Wayne State officials anticipate Tom Adams Field's main stand to be to filled to capacity for tonight's game as it was for this Prep Kickoff Classic contest between Southfield and Detroit Martin Luther King high schools in August 2012. (Ricardo Thomas / Detroit News)
Detroit — Wayne State doesn’t have a 100,000-seat stadium and a national television audience to tell its story.
It has a 6,100-seat stadium and a local television audience to tell its story.
That story is about to become intriguing as Wayne State plays its first home night game at Tom Adams Field at 6 tonight against Ashland, the Great Lakes Intercollegiate Athletic Conference defending champion.
“This is another way to turn on the lights, not just on our football game but to show our fans what is going on with our university,” Wayne State athletic director Rob Fournier said.
Wayne State’s last night home game was Sept. 24, 1966, an 8 p.m. kickoff at the University of Detroit Stadium.
Tonight’s game, live on Comcast 900, is expected to draw a sellout crowd.
“We are telling our story to a quarter-million alumni,” Fournier said. “We are telling our story to 30,000 students.

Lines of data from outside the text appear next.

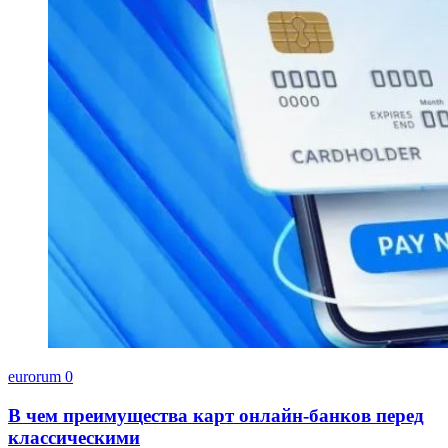
eurorum
0
В чем преимущества карт онлайн-банков перед
классическими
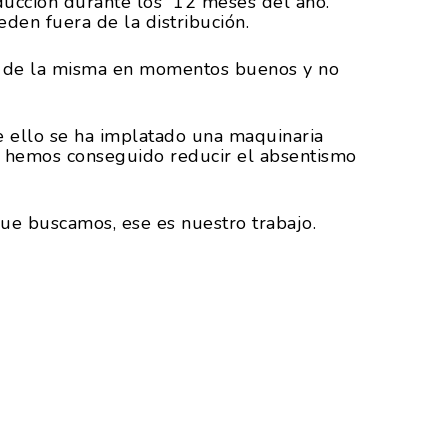
ducción durante los 12 meses del año.
en fuera de la distribución.
es de la misma en momentos buenos y no
e ello se ha implatado una maquinaria
ue hemos conseguido reducir el absentismo
que buscamos, ese es nuestro trabajo.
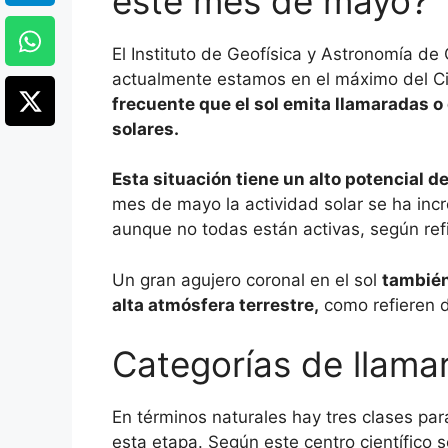
este mes de mayo?
El Instituto de Geofísica y Astronomía de
actualmente estamos en el máximo del Ci
frecuente que el sol emita llamaradas 
solares.
Esta situación tiene un alto potencial de
mes de mayo la actividad solar se ha in
aunque no todas están activas, según refi
Un gran agujero coronal en el sol
también
alta atmósfera terrestre,
como refieren d
Categorías de llam
En términos naturales hay tres clases par
esta etapa. Según este centro científico s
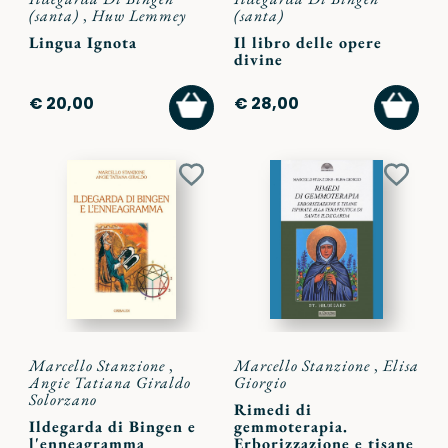
(santa)
,
Huw Lemmey
(santa)
Lingua Ignota
Il libro delle opere
divine
AGGIUNGI
AGGI
€ 20,00
€ 28,00
AL
AL
CARRELLO
CARR
Aggiungi
Aggiu
ai
ai
preferiti
preferi
Marcello Stanzione
,
Marcello Stanzione
,
Elisa
Angie Tatiana Giraldo
Giorgio
Solorzano
Rimedi di
Ildegarda di Bingen e
gemmoterapia.
l'enneagramma
Erborizzazione e tisane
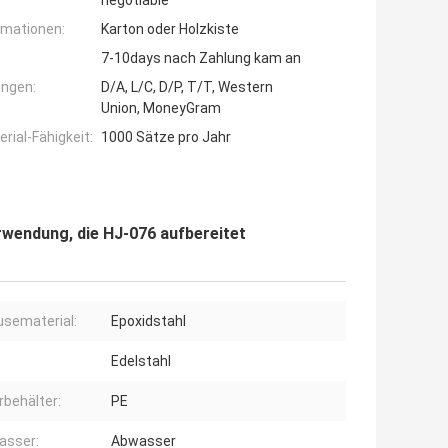
negotiable
rmationen:
Karton oder Holzkiste
7-10days nach Zahlung kam an
ngen:
D/A, L/C, D/P, T/T, Western
Union, MoneyGram
ial-Fähigkeit:
1000 Sätze pro Jahr
rwendung, die HJ-076 aufbereitet
sematerial:
Epoxidstahl
Edelstahl
rbehälter:
PE
asser:
Abwasser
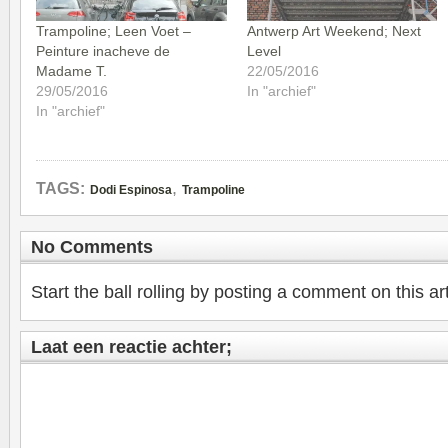
Trampoline; Leen Voet –
Antwerp Art Weekend; Next
Peinture inacheve de
Level
Madame T.
22/05/2016
29/05/2016
In "archief"
In "archief"
,
TAGS:
Dodi Espinosa
Trampoline
No Comments
Start the ball rolling by posting a comment on this art
Laat een reactie achter;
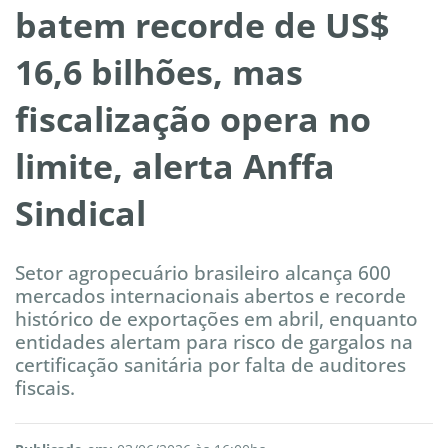
batem recorde de US$
16,6 bilhões, mas
fiscalização opera no
limite, alerta Anffa
Sindical
Setor agropecuário brasileiro alcança 600
mercados internacionais abertos e recorde
histórico de exportações em abril, enquanto
entidades alertam para risco de gargalos na
certificação sanitária por falta de auditores
fiscais.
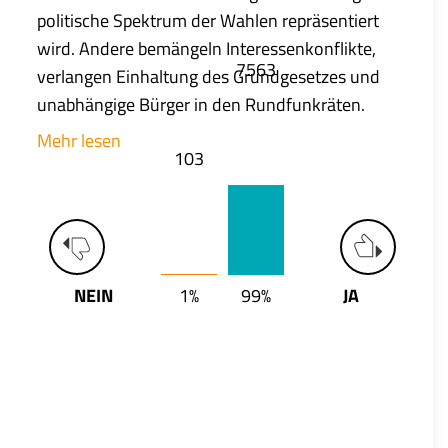
politische Spektrum der Wahlen repräsentiert
wird. Andere bemängeln Interessenkonflikte,
7563
verlangen Einhaltung des Grundgesetzes und
unabhängige Bürger in den Rundfunkräten.
Mehr lesen
103
NEIN
1%
99%
JA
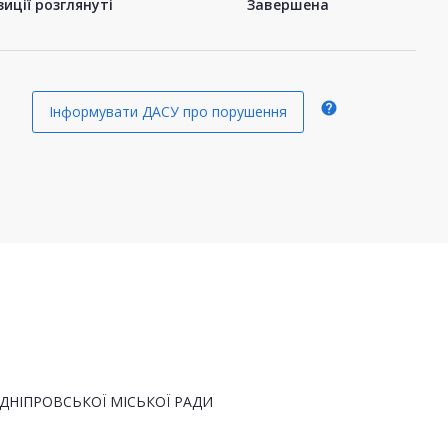
иції розглянуті
Завершена
help
Інформувати ДАСУ про порушення
ДНІПРОВСЬКОЇ МІСЬКОЇ РАДИ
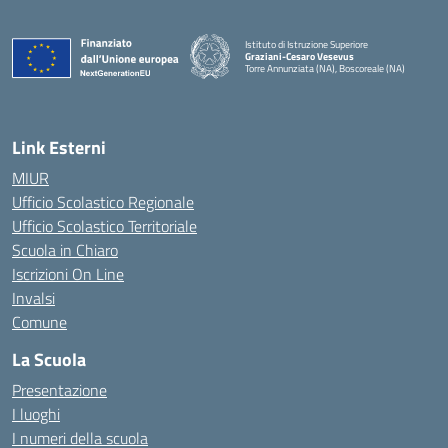
Istituto di Istruzione Superiore
Graziani-Cesaro Vesevus
Torre Annunziata (NA), Boscoreale (NA)
— Visita la pagina iniziale della scuola
Link Esterni
MIUR
Ufficio Scolastico Regionale
Ufficio Scolastico Territoriale
Scuola in Chiaro
Iscrizioni On Line
Invalsi
Comune
La Scuola
Presentazione
I luoghi
I numeri della scuola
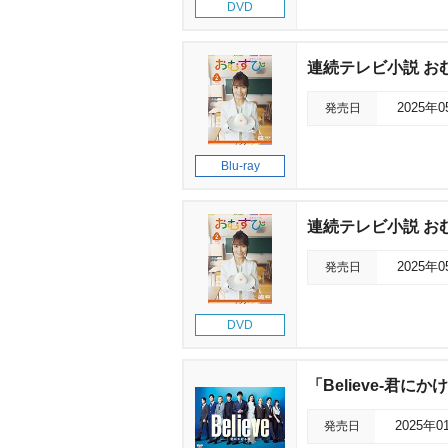
DVD
連続テレビ小説 おむ
発売日
2025年
Blu-ray
連続テレビ小説 おむす
発売日
2025年
DVD
「Believe-君にか
発売日
2025年0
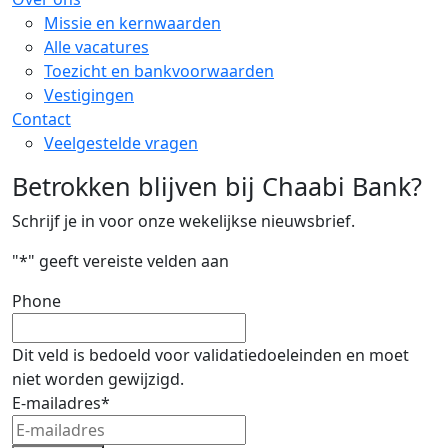
Missie en kernwaarden
Alle vacatures
Toezicht en bankvoorwaarden
Vestigingen
Contact
Veelgestelde vragen
Betrokken blijven bij Chaabi Bank?
Schrijf je in voor onze wekelijkse nieuwsbrief.
"
*
" geeft vereiste velden aan
Phone
Dit veld is bedoeld voor validatiedoeleinden en moet
niet worden gewijzigd.
E-mailadres
*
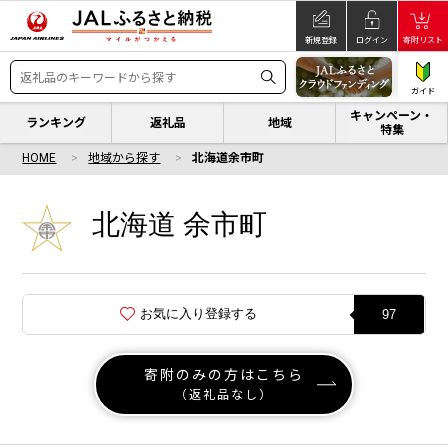
新規登録
ログイン
寄附リスト
ガイド
キャンペーン・
ランキング
返礼品
地域
特集
HOME
地域から探す
北海道余市町
北海道 余市町
お気に入り登録する
97
寄附のみの方はこちら
（返礼品なし）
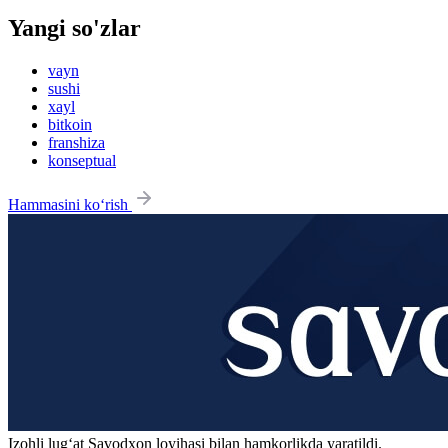
Yangi so'zlar
vayn
sushi
xayl
bitkoin
franshiza
konseptual
Hammasini ko‘rish
Izohli lugʻat
Savodxon
loyihasi bilan hamkorlikda yaratildi.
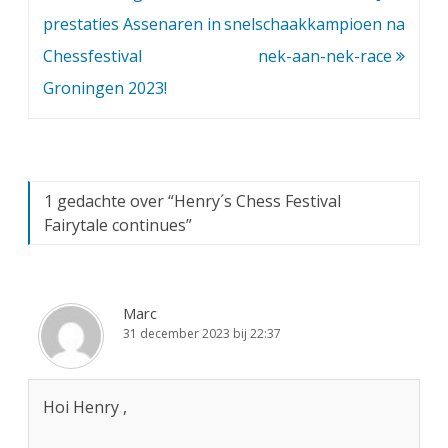
navigatie
prestaties Assenaren in
snelschaakkampioen na
Chessfestival
nek-aan-nek-race
Groningen 2023!
1 gedachte over “
Henry´s Chess Festival
Fairytale continues
”
Marc
31 december 2023 bij 22:37
Hoi Henry ,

We are not just telling our story about the athletic program, but we are telling our story about the entire university. We are talking about what we do as a school and an institution. We are talking about our uniqueness in the city.
“This (night game) is a vehicle to illuminate this message.”
Plan in place
Wayne State officials got this ball rolling when they purchased lights to host the annual Prep Kickoff Classic.
It all came together when the Detroit Sports Commission agreed to host the Classic at Wayne State for a minimum of 10 years.
“It is a benefit to them and for us to have lights,” said Dave Beachnau, executive director of the Detroit Sports Commission. “We have a long-term deal in place but we don’t have any plans to move anyway.”
Tonight should be electric.
Fans will be given glow sticks, and many of the other Wayne State teams will be introduced.
And the football players? They’ll be pumped up, too.
“We really wanted to use (the lights) and the atmosphere to have a pretty electric night of football,” coach Paul Winters said. “With the University of Michigan and Michigan State playing games in the afternoon, it gives our crowd an opportunity to do something after those games.
“We’ve got our lights and the game so let’s have some fun with it.”